I have a problem and would like to know if anyone can help. I have a love/hate relationship with blended classes. I love the quality student to teacher and student to student contact time afforded by blended classes. I hate how many students do not make good use of their out of class blended time. I hate how it seems there must be a trade-off between quality class time and hit and miss out of class time. There must be a better way.

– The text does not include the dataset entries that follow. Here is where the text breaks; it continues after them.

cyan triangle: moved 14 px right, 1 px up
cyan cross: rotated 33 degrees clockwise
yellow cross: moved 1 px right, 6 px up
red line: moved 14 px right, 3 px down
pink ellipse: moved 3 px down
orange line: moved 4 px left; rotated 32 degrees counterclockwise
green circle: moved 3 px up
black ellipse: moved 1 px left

Just to add another layer, I would like my student teams to work together on some of their out of class blended days. Students see the benefits of teaming. When I have teams sit on the patio or in the hall, they can complete much work in their teams. Just having that extra space that allows them to not be sitting back to back in a crowded classroom really helps, but they still need supervision. Instead of monitoring a group discussion, I must patrol the teams to answer questions and to insure students are staying on task. There must be a better way. There is too much good about blended classes to give them up just because there are some problems.
One other great attribute of blended classes is that they prepare students for college. I still vividly remember when the president of San Jose State back in 1965 addressed my freshman class. He said he really appreciated the opportunity to meet all of us this one time because only half of us would make it to graduation. Wow, a fifty percent dropout rate! That really shocked me until I learned how many distractions there are in college. The current average college dropout rate seems to be about thirty percent. That’s still a lot of students who never learn how to discipline themselves to study independently. What better place to learn independent study habits than in high school? In college there are not helicopter parents and no incentive for teachers to be helicopter teachers. Blended classes can provide that transition students need to be successful in college.
So, here is the question. How do we wean students from depending on a closed and structured classroom environment without losing them to the myriad of distractions right outside the classroom door?
This second semester I am going to try some “in house” blended teaching. Students will have time on their own outside the classroom, but must stay on campus. Since I will be in the gigantic I-Center, there should be plenty of quiet spaces for students to work. But I need ways to insure they are really working. One idea is to have team members spend the last few minutes of the class time summarizing what they have learned is a short discussion. They will record the discussion and turn in the recording as an assignment. Another is exit tickets. These can be done as a team or individually at the end of the class. The students would not be in class, but it is the same idea. I thought of journals, but so far I have found that students tire of them and I don’t have time to look at them. Maybe I am doing it wrong. This is not a long list of ideas. I would like to have a few more, especially ones that work.
I don’t want to go into this cold turkey. I will have had enough of that after Thanksgiving. Please let me know if you have tried anything to monitor blended independent time work. What has worked for you? What has not worked for you? Am I the only one who thinks about this?